>> BEGIN
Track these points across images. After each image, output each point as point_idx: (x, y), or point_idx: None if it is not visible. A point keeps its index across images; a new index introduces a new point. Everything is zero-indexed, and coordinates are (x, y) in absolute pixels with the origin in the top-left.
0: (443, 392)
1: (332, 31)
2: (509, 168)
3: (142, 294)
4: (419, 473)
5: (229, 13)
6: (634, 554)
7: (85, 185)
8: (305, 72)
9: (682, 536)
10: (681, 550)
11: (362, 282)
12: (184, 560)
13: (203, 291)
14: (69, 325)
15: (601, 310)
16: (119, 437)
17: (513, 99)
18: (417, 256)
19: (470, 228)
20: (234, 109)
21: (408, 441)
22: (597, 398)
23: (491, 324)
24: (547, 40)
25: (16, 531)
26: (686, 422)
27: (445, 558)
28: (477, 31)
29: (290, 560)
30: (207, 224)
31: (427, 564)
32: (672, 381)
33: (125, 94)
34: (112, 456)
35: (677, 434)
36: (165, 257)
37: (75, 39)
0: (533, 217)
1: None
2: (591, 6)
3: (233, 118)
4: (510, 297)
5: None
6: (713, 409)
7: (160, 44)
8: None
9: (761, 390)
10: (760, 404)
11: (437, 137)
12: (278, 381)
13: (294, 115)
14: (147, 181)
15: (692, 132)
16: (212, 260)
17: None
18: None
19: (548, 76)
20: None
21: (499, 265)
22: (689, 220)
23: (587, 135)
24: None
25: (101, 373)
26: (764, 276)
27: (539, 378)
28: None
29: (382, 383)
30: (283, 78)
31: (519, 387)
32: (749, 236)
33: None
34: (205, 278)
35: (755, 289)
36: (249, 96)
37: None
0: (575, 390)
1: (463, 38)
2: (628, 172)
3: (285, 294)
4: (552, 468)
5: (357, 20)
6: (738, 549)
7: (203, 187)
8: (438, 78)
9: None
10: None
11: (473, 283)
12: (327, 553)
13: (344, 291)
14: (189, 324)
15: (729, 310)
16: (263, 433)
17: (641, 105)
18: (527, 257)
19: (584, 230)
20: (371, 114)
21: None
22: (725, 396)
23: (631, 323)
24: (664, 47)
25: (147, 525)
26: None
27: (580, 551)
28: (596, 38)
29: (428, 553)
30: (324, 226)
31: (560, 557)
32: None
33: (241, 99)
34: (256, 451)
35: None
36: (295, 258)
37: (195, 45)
>> END
◆ **WHAT THE EXERCISE ASKS**: Return all of the rows above verbatim, in their original order, without adding anything.

◆ **RESPONSE**:
Track these points across images. After each image, output each point as point_idx: (x, y), or point_idx: None if it is not visible. A point keeps its index across images; a new index introduces a new point. Everything is zero-indexed, and coordinates are (x, y) in absolute pixels with the origin in the top-left.
0: (443, 392)
1: (332, 31)
2: (509, 168)
3: (142, 294)
4: (419, 473)
5: (229, 13)
6: (634, 554)
7: (85, 185)
8: (305, 72)
9: (682, 536)
10: (681, 550)
11: (362, 282)
12: (184, 560)
13: (203, 291)
14: (69, 325)
15: (601, 310)
16: (119, 437)
17: (513, 99)
18: (417, 256)
19: (470, 228)
20: (234, 109)
21: (408, 441)
22: (597, 398)
23: (491, 324)
24: (547, 40)
25: (16, 531)
26: (686, 422)
27: (445, 558)
28: (477, 31)
29: (290, 560)
30: (207, 224)
31: (427, 564)
32: (672, 381)
33: (125, 94)
34: (112, 456)
35: (677, 434)
36: (165, 257)
37: (75, 39)
0: (533, 217)
1: None
2: (591, 6)
3: (233, 118)
4: (510, 297)
5: None
6: (713, 409)
7: (160, 44)
8: None
9: (761, 390)
10: (760, 404)
11: (437, 137)
12: (278, 381)
13: (294, 115)
14: (147, 181)
15: (692, 132)
16: (212, 260)
17: None
18: None
19: (548, 76)
20: None
21: (499, 265)
22: (689, 220)
23: (587, 135)
24: None
25: (101, 373)
26: (764, 276)
27: (539, 378)
28: None
29: (382, 383)
30: (283, 78)
31: (519, 387)
32: (749, 236)
33: None
34: (205, 278)
35: (755, 289)
36: (249, 96)
37: None
0: (575, 390)
1: (463, 38)
2: (628, 172)
3: (285, 294)
4: (552, 468)
5: (357, 20)
6: (738, 549)
7: (203, 187)
8: (438, 78)
9: None
10: None
11: (473, 283)
12: (327, 553)
13: (344, 291)
14: (189, 324)
15: (729, 310)
16: (263, 433)
17: (641, 105)
18: (527, 257)
19: (584, 230)
20: (371, 114)
21: None
22: (725, 396)
23: (631, 323)
24: (664, 47)
25: (147, 525)
26: None
27: (580, 551)
28: (596, 38)
29: (428, 553)
30: (324, 226)
31: (560, 557)
32: None
33: (241, 99)
34: (256, 451)
35: None
36: (295, 258)
37: (195, 45)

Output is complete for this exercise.